**INSTRUCTIONS TO FOLLOW:** Across the whole listing, filter for the string "lines" and copy every line that has it.
______________________________
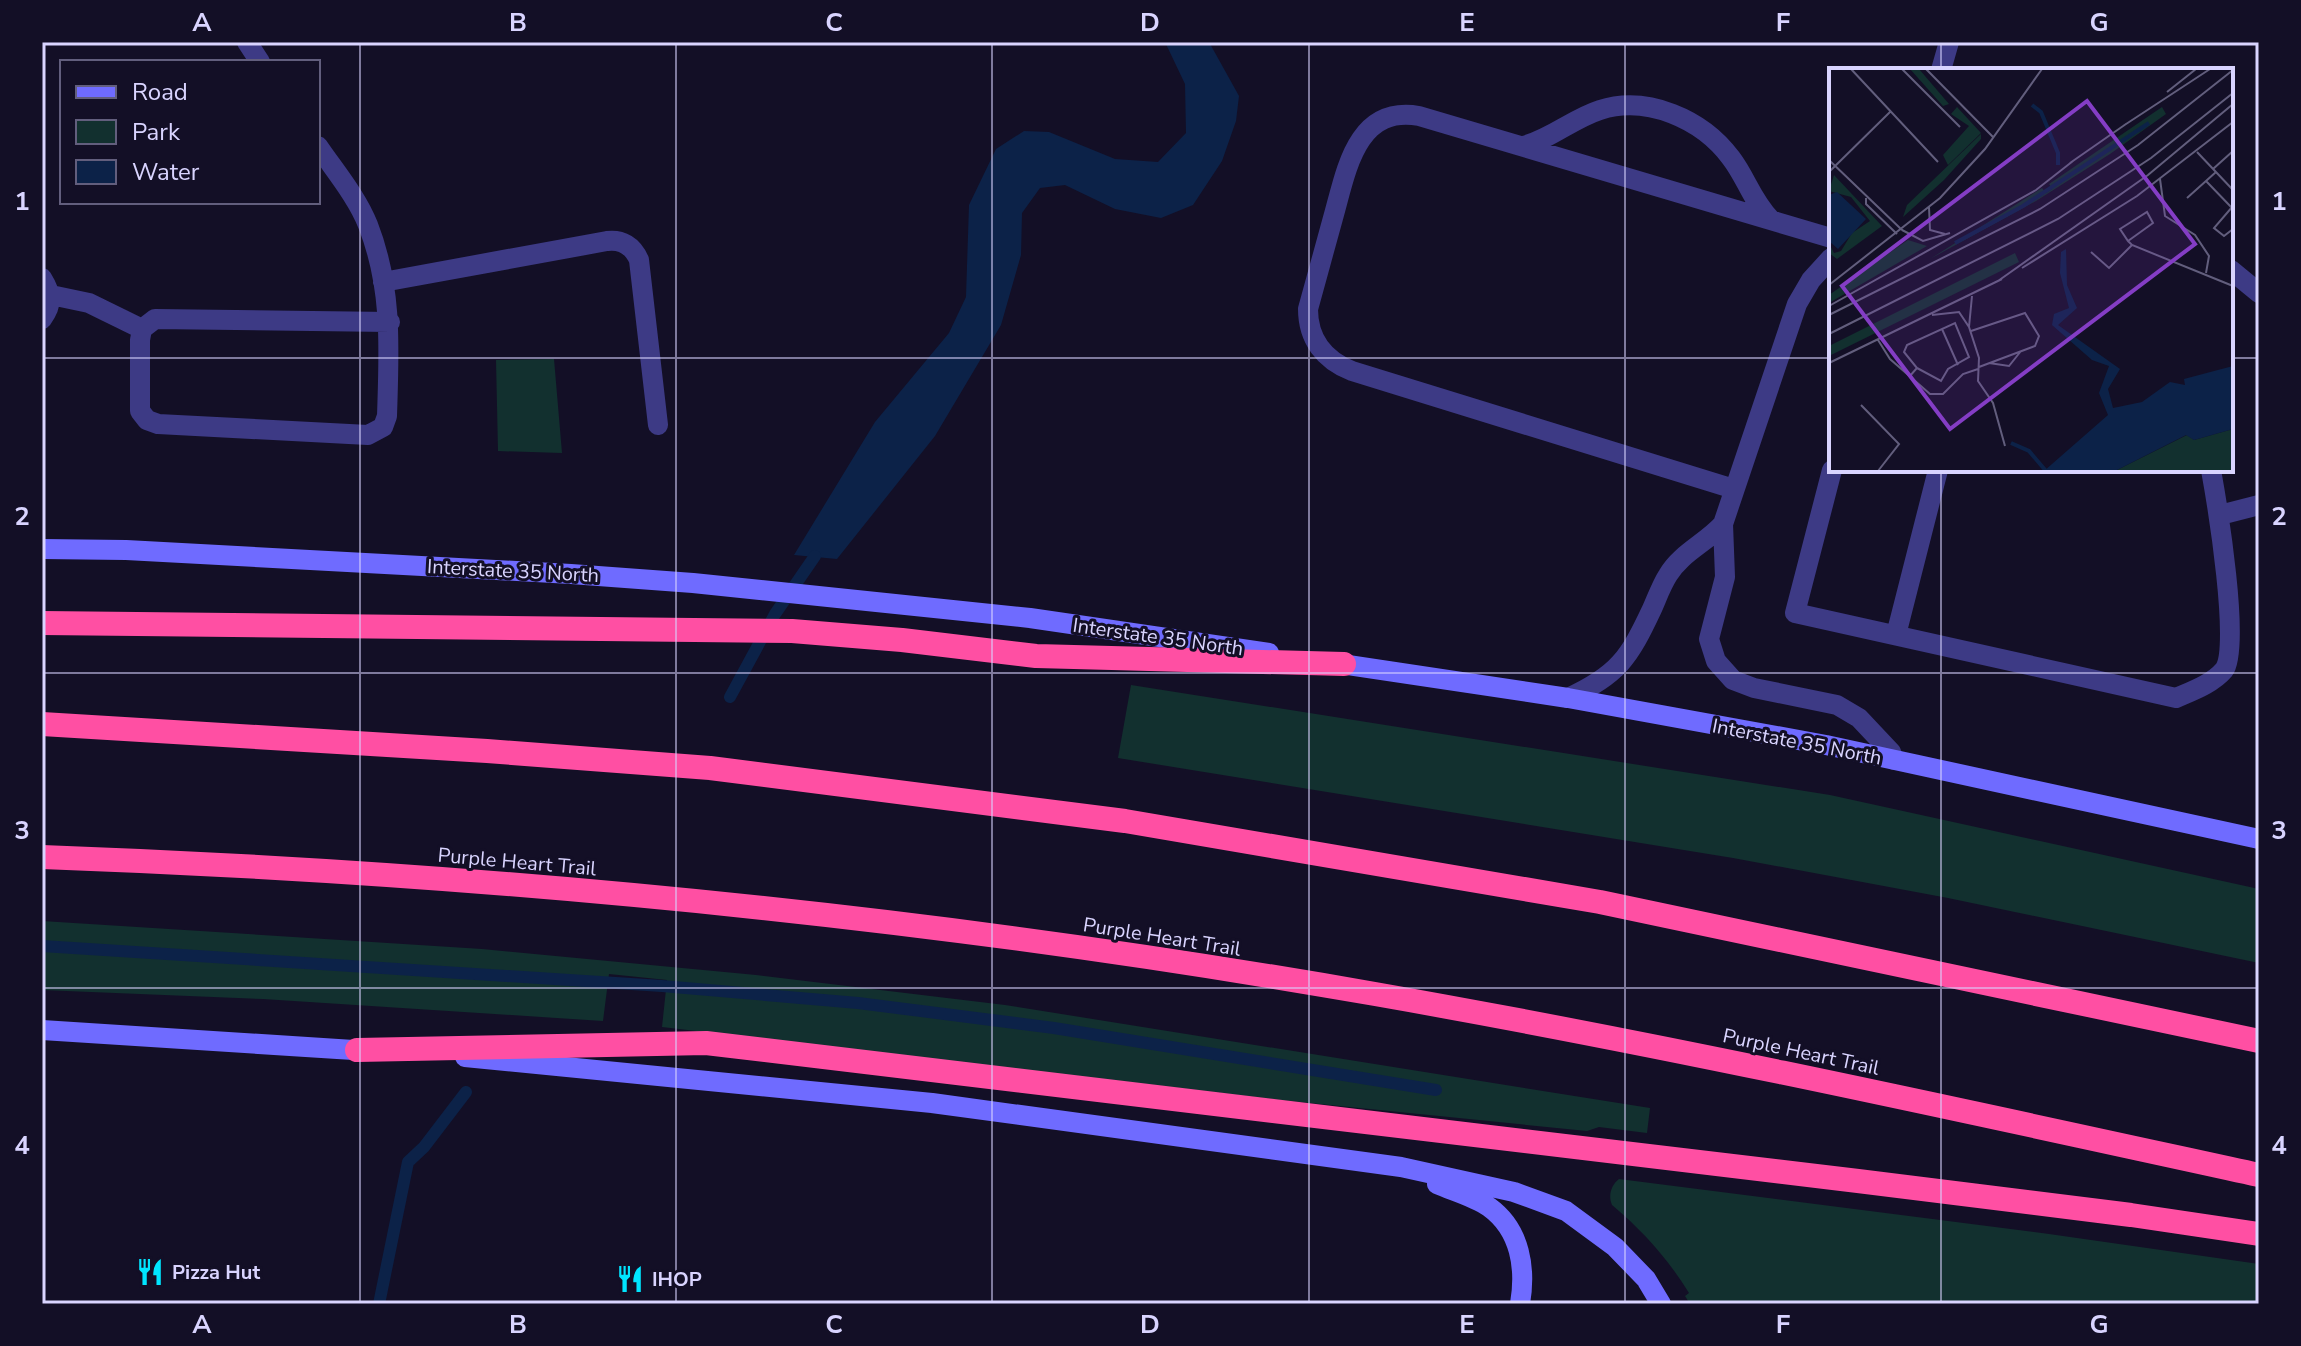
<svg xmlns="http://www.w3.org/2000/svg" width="2301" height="1346" font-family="'Nunito Sans',sans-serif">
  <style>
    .green { fill: #12302f }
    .water { fill: #0c2248 }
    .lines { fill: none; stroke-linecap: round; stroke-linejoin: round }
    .stream { stroke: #0c2248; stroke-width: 12 }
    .service { stroke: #3d3a85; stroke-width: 20 }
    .secondary { stroke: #6f6bff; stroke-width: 20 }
    .motorway { stroke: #ff4fa3; stroke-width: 24 }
    .grid { fill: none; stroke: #d9d4ff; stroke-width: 2; stroke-opacity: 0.55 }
    .labels { text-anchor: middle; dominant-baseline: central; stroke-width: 6; stroke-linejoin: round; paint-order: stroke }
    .street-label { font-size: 20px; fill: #d9d4ff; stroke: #130f26 }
    .poi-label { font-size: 20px; font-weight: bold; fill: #d9d4ff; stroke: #130f26; text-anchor: start }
    .inset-river { fill: none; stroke: #0c2248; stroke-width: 4 }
    .inset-road { fill: none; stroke: #625e7d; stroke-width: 2 }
    .view { fill: #843dc5; fill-opacity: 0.15; stroke: #843dc5; stroke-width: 4 }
    .inset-edge { fill: none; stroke: #d9d4ff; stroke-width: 4 }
    .neatline { fill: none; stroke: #d9d4ff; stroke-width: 3 }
    .grid-label { font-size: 26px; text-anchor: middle; font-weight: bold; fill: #d9d4ff }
  </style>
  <rect width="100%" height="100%" fill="#130f26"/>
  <path class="green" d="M 554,359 L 562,453 L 498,451 L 496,360 Z
    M 1131,685 L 1830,795 L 2259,889 L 2259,963 L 1948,898 L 1733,858 L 1118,758 Z
    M 42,921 L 482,949 L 756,975 L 1005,1005 L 1650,1108 L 1647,1133 L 1599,1127 L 1587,1131 L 1280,1100 L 662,1027 L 667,980 L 609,974 L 603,1021 L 263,999 L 42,990 Z
    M 1619,1179 L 2049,1234 L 2259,1264 L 2259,1304 L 1690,1304 L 1685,1296 L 1689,1293 C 1668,1259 1643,1231 1612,1205 C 1608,1196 1611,1185 1619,1179 Z"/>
  <path class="water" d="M 1165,42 L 1209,42 L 1239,96 L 1236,121 L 1222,161 L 1193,205 L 1161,218 L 1115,209 L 1065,185 L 1040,188 L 1022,213 L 1021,255 L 1001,325 L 935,436 L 837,559 L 794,555 L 875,422 L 949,333 L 966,297 L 969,205 L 996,149 L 1024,131 L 1049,132 L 1115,159 L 1158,162 L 1186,133 L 1185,84 Z"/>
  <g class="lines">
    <path class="stream" d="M 730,697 L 775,614 L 815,556
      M 42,946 L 662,986 L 858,1003 L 1054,1028 L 1436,1090
      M 379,1304 L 408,1162 L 424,1147 L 466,1092"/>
    <path class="service" d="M 247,42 L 260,62
      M 1941,70 L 1949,42
      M 318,146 C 335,171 357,197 368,225 C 393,289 389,350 387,416 L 383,427 L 368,435 L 158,424 L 147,420 L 140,411 L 140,340 L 142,329 L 155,319 L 390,322
      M 1523,146 C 1551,139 1572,119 1600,110 C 1647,95 1702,119 1731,158 C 1747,179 1751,199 1771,220
      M 1831,258 L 1811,280 L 1797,304 L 1723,524 L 1725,577 L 1709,639 L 1716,661 L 1733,680 L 1754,688 L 1837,705 L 1859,718 L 1891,752 L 1894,760
      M 2231,270 L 2259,293
      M 42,278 C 52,294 53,304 42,319
      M 383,282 L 607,241 C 622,239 633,246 639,260 L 658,425
      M 51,295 L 89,303 L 142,329
      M 1832,470 L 1795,613 L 2176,698 C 2192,691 2212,684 2224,670 C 2241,648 2217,503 2211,470
      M 1734,489 L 1352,371 C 1324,360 1308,339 1308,309 C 1316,279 1325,248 1333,218 C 1346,173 1355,105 1419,116 L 1831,238
      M 2220,515 L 2259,505
      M 1896,635 L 1938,470
      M 1568,698 C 1618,675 1629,658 1652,609 C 1657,598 1661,586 1668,575 C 1681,553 1706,543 1723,524"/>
    <path class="secondary" d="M 42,549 L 126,550 L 571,574 L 693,583 L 1030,618 L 1269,653
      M 1328,662 L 1568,698 L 1826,745 L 2259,839
      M 42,1030 L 369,1051
      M 465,1057 L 932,1103 L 1401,1167 L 1514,1192 L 1566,1211 L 1615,1247 L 1646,1279 L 1661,1304
      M 1437,1184 C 1453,1191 1475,1197 1489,1207 C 1521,1230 1526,1269 1520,1304"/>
    <path class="motorway" d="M 42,623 L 792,631 L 902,640 L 1036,656 L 1344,664
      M 42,724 L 487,751 L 710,768 L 1125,821 L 1600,902 L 2259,1041
      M 42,857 C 488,873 936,917 1375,994 C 1672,1046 1965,1111 2259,1175
      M 357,1050 L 706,1043 L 1858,1181 L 2131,1215 L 2259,1234"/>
  </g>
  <path class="grid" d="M 360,42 L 360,1304M 676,42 L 676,1304M 992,42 L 992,1304M 1309,42 L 1309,1304M 1625,42 L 1625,1304M 1941,42 L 1941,70M 42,358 L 1831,358M 2231,358 L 2259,358M 1941,470 L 1941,1304M 42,673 L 2259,673M 42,988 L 2259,988"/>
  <defs>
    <g id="restaurant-bare" transform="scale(2.16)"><path d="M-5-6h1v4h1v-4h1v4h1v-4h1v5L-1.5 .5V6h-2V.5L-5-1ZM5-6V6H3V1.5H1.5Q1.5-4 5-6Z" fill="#00e5ff" stroke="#130f26" stroke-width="2.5" paint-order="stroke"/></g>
  </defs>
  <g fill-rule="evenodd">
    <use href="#restaurant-bare" x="150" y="1272"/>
    <use href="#restaurant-bare" x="630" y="1279"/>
  </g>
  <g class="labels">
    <g class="street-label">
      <text transform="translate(513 571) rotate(3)">Interstate 35 North</text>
      <text transform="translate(1158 637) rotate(8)">Interstate 35 North</text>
      <text transform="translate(1797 742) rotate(11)">Interstate 35 North</text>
      <text transform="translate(517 862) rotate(5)">Purple Heart Trail</text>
      <text transform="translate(1162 937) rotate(9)">Purple Heart Trail</text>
      <text transform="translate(1801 1052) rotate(12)">Purple Heart Trail</text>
    </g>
    <g class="poi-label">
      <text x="172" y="1272">Pizza Hut</text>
      <text x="652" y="1279">IHOP</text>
    </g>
  </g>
  <g transform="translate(1829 68)">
    <rect width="404" height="404" fill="#130f26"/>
    <path d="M 81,1 L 90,1 L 120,36 L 114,38 ZM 128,39 L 152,65 L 119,97 L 114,87 L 140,58 L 122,46 ZM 333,39 L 337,46 L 281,86 L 207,133 L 101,191 L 213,120 L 217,125 L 223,121 L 220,116 ZM 152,66 L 152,71 L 115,112 L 74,149 L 78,137 ZM 5,107 L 53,158 L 8,191 L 0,185 L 0,175 L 5,185 L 12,183 L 23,165 L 41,153 L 22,129 L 0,123 ZM 79,172 L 98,178 L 0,235 L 0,227 ZM 186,185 L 190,194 L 0,288 L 0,278 ZM 404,361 L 404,403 L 286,403 L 358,367 L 365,372 Z" fill="#12302f"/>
    <path d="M 8,124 L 37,151 L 9,181 L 0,173 L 0,127 ZM 237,181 L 238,217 L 248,240 L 229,257 L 291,301 L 279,321 L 284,340 L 313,334 L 341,314 L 356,317 L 355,311 L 404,298 L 404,361 L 365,372 L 357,367 L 286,403 L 215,403 L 279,347 L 270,325 L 280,298 L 263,292 L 223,257 L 225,246 L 240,240 L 231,205 L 232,184 Z" fill="#0c2248"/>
    <path class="inset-river" d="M 203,37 L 212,44 L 229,85 L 229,97M 126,175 L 194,138 L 320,55M 182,375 L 200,383 L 217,403"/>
    <path class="inset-road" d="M 22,1 L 109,94M 73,1 L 131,59M 97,1 L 165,70M 338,24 L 367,1M 294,58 L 381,1M 368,84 L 404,122M 0,92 L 73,162M 241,95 L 297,56M 384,101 L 404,83M 0,104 L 62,43M 331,111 L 336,148 L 366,167 L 380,188 L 377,205M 377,113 L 404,141M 37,130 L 37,136 L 68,166M 358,130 L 387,104M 404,138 L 385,160 L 395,168 L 404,161M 100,139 L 101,162 L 116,166M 73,162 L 94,173 L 121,165M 299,173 L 324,155 L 318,144 L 291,161 L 299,173 L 303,177 L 404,218M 262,184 L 280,200 L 303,177M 193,200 L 308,128 L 404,54M 169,213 L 319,107 L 404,36M 0,217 L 111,130 L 156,81 L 213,1M 0,238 L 207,122 L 244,93M 0,247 L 211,141 L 309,77 L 404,2M 103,247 L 130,244 L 140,259 L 150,290 L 149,313 L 164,335 L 176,378M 140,259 L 143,228M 113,261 L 129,297M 142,263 L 196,245 L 210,268 L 206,278 L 150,299M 0,266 L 229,151 L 322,90 L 404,25M 49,272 L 61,291 L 101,326 L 114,326 L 134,306 L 149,301M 0,295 L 173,211M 160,295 L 180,298 L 192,283M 80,309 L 88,300 L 75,284 L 78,277 L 126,255 L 140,289 L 119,301 L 112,313 L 88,300M 32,337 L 70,376 L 49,403"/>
    <path class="view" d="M 258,33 L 366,176 L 121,361 L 13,218 Z"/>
    <rect width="404" height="404" class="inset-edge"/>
  </g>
  <rect width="2301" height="1346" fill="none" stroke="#130f26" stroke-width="88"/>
  <rect x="60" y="60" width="260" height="144" fill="#130f26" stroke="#625e7d" stroke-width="2"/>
  <rect x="76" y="86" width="40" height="12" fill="#6f6bff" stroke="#625e7d" stroke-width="2"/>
  <text x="132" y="100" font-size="24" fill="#d9d4ff">Road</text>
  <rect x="76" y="120" width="40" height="24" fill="#12302f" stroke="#625e7d" stroke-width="2"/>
  <text x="132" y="140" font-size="24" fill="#d9d4ff">Park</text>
  <rect x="76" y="160" width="40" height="24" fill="#0c2248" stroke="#625e7d" stroke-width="2"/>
  <text x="132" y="180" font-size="24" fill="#d9d4ff">Water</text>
  <rect x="44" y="44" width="2213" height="1258" class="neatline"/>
  <g class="grid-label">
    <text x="202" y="31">A</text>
    <text x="518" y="31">B</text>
    <text x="834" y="31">C</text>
    <text x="1150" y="31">D</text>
    <text x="1467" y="31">E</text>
    <text x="1783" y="31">F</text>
    <text x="2099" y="31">G</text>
    <text x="22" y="210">1</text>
    <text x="2279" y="210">1</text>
    <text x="22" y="525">2</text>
    <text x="2279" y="525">2</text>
    <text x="22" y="839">3</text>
    <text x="2279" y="839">3</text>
    <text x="22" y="1154">4</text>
    <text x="2279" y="1154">4</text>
    <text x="202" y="1333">A</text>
    <text x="518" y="1333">B</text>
    <text x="834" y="1333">C</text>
    <text x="1150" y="1333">D</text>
    <text x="1467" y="1333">E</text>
    <text x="1783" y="1333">F</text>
    <text x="2099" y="1333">G</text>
  </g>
</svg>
______________________________
**ANSWER SECTION:**
    .lines { fill: none; stroke-linecap: round; stroke-linejoin: round }
  <g class="lines">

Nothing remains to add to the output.